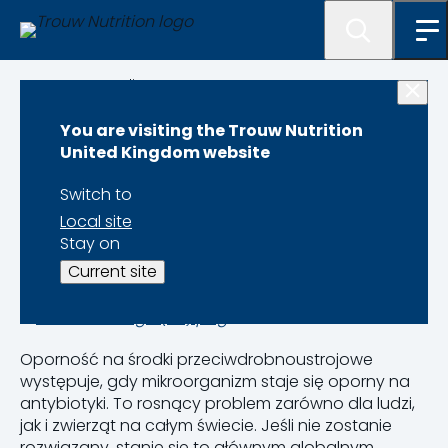
Programme lister
You are visiting the Trouw Nutrition
Program redukcji
United Kingdom website
antybiotyków
Switch to
Local site
Stay on
Current site
Oporność na środki przeciwdrobnoustrojowe
występuje, gdy mikroorganizm staje się oporny na
antybiotyki. To rosnący problem zarówno dla ludzi,
jak i zwierząt na całym świecie. Jeśli nie zostanie
rozwiązany, stanie się to głównym globalnym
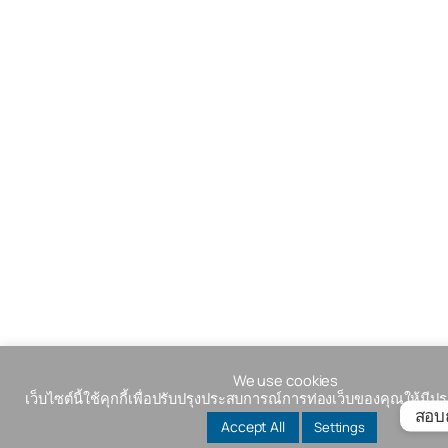
We use cookies
เว็บไซต์นี้ใช้คุกกี้เพื่อปรับปรุงประสบการณ์การท่องเว็บของคุณให้มีประ
สอบ
Accept All
Settings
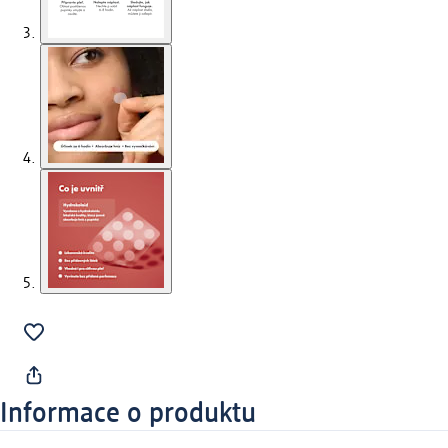
Informace o produktu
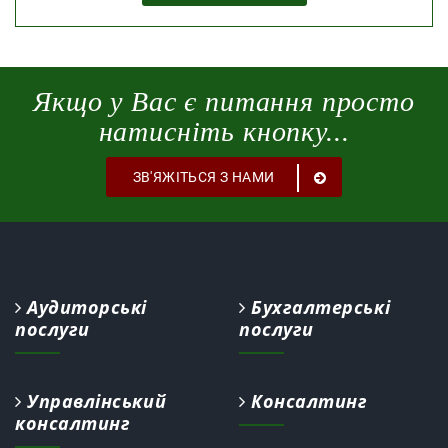
Якщо у Вас є питання просто
натисніть кнопку...
ЗВ'ЯЖІТЬСЯ З НАМИ
Аудиторські
Бухгалтерські
послуги
послуги
Управлінський
Консалтинг
консалтинг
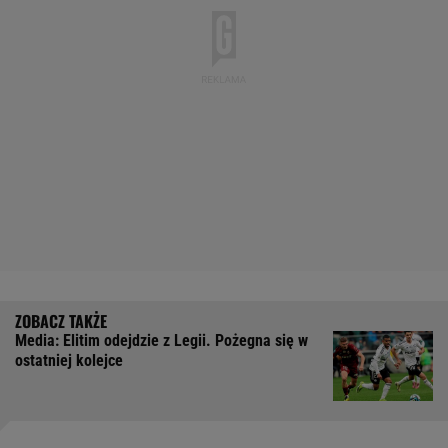
Media: Elitim odejdzie z Legii. Pożegna się w
ostatniej kolejce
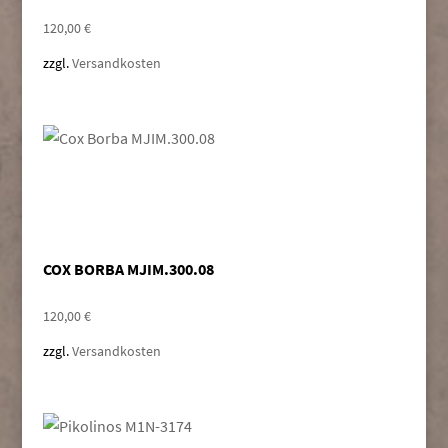
120,00
€
zzgl.
Versandkosten
COX BORBA MJIM.300.08
120,00
€
zzgl.
Versandkosten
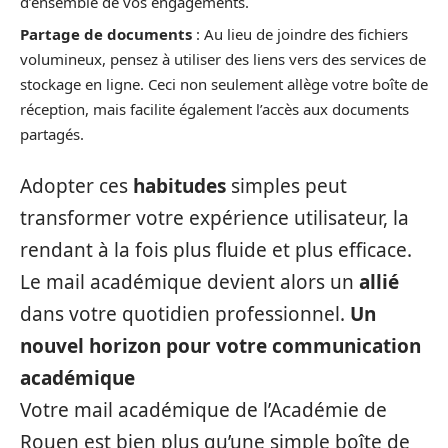
d’ensemble de vos engagements.
Partage de documents
: Au lieu de joindre des fichiers
volumineux, pensez à utiliser des liens vers des services de
stockage en ligne. Ceci non seulement allège votre boîte de
réception, mais facilite également l’accès aux documents
partagés.
Adopter ces
habitudes
simples peut
transformer votre expérience utilisateur, la
rendant à la fois plus fluide et plus efficace.
Le mail académique devient alors un
allié
dans votre quotidien professionnel.
Un
nouvel horizon pour votre communication
académique
Votre mail académique de l’Académie de
Rouen est bien plus qu’une simple boîte de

□ □ □ □

Work to complete:
Output nothing except an exact copy of the records above, with the images left out.

Your solution:
Programme lister
You are visiting the Trouw Nutrition
Program redukcji
United Kingdom website
antybiotyków
Switch to
Local site
Stay on
Current site
Oporność na środki przeciwdrobnoustrojowe
występuje, gdy mikroorganizm staje się oporny na
antybiotyki. To rosnący problem zarówno dla ludzi,
jak i zwierząt na całym świecie. Jeśli nie zostanie
rozwiązany, stanie się to głównym globalnym
We use cookies
เว็บไซต์นี้ใช้คุกกี้เพื่อปรับปรุงประสบการณ์การท่องเว็บของคุณให้มีประ
สอบ
Accept All
Settings
Informace o produktu
Якщо у Вас є питання просто
натисніть кнопку...
ЗВ'ЯЖІТЬСЯ З НАМИ
Аудиторські
Бухгалтерські
послуги
послуги
Управлінський
Консалтинг
консалтинг
Media: Elitim odejdzie z Legii. Pożegna się w
ostatniej kolejce
120,00
€
zzgl.
Versandkosten
COX BORBA MJIM.300.08
120,00
€
zzgl.
Versandkosten
d’ensemble de vos engagements.
Partage de documents
: Au lieu de joindre des fichiers
volumineux, pensez à utiliser des liens vers des services de
stockage en ligne. Ceci non seulement allège votre boîte de
réception, mais facilite également l’accès aux documents
partagés.
Adopter ces
habitudes
simples peut
transformer votre expérience utilisateur, la
rendant à la fois plus fluide et plus efficace.
Le mail académique devient alors un
allié
dans votre quotidien professionnel.
Un
nouvel horizon pour votre communication
académique
Votre mail académique de l’Académie de
Rouen est bien plus qu’une simple boîte de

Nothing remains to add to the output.